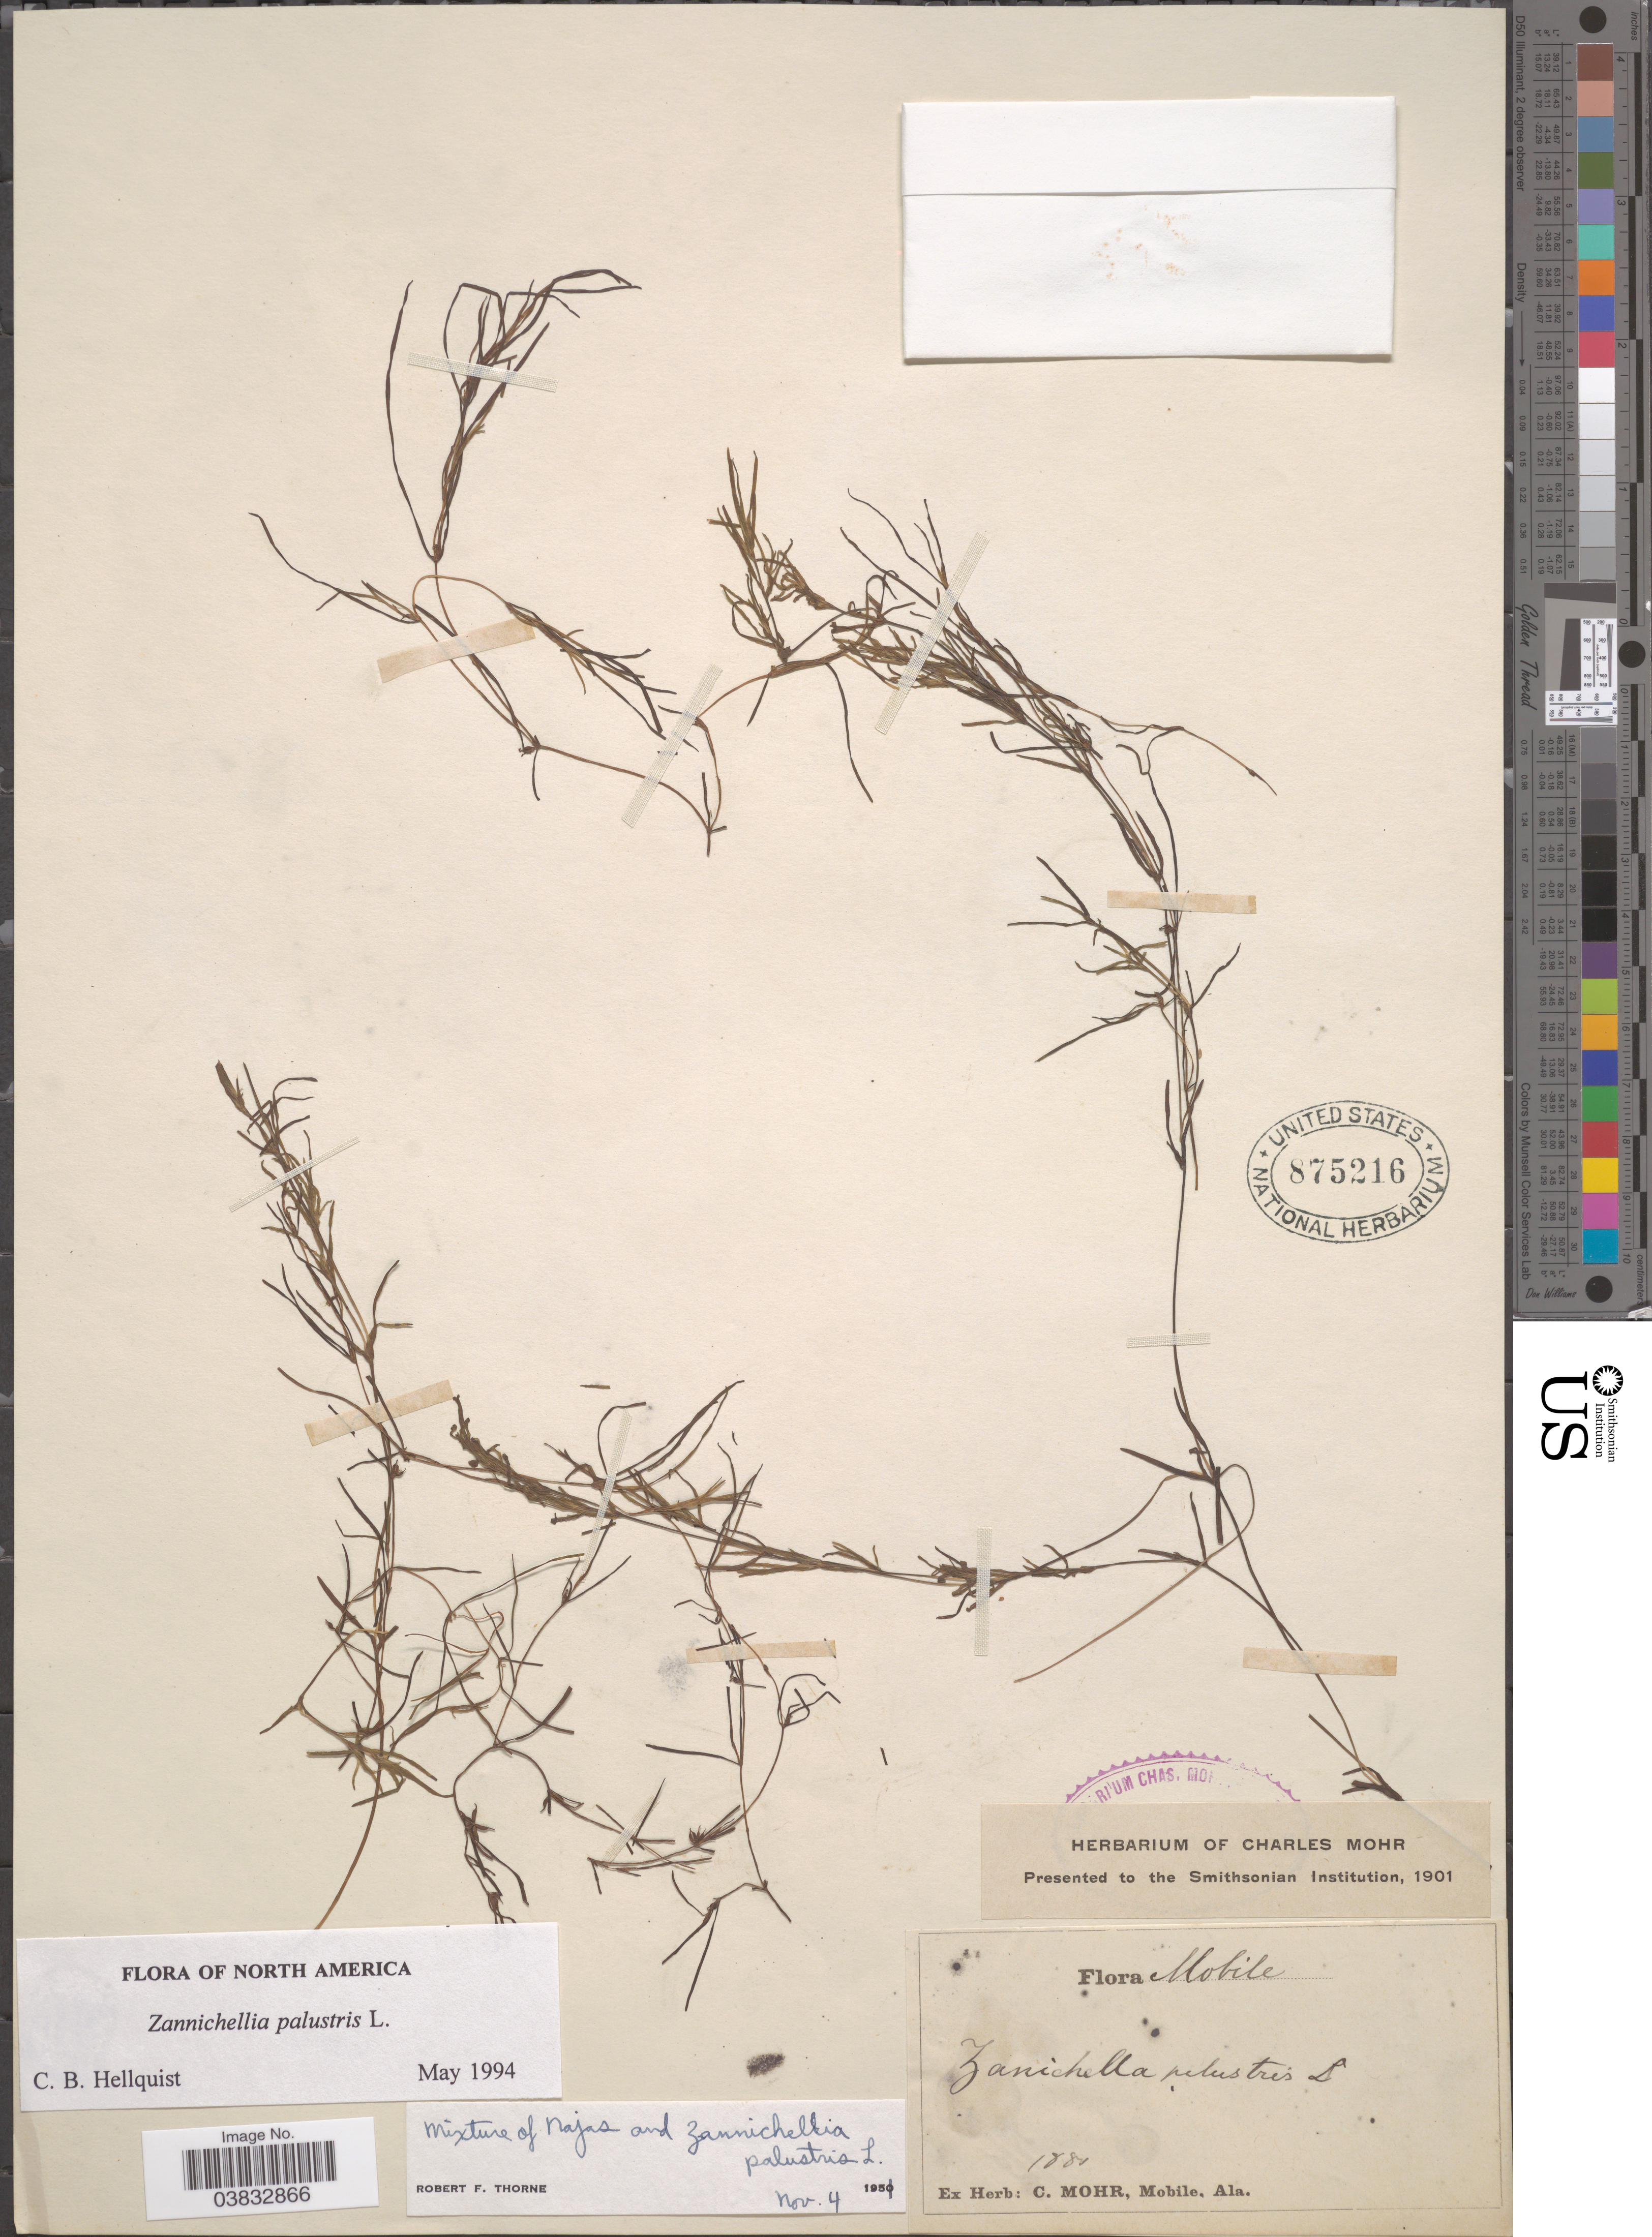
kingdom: Plantae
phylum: Tracheophyta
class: Liliopsida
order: Alismatales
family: Potamogetonaceae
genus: Zannichellia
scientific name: Zannichellia palustris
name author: L.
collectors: Mohr, C. T. (herbarium)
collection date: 1880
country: United States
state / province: Alabama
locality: Mobile.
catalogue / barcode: US 875216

+ + +

Your instructions: Copy the lines above word for word, leaving out the pictures.

Written response:
kingdom: Plantae
phylum: Tracheophyta
class: Liliopsida
order: Alismatales
family: Potamogetonaceae
genus: Zannichellia
scientific name: Zannichellia palustris
name author: L.
collectors: Mohr, C. T. (herbarium)
collection date: 1880
country: United States
state / province: Alabama
locality: Mobile.
catalogue / barcode: US 875216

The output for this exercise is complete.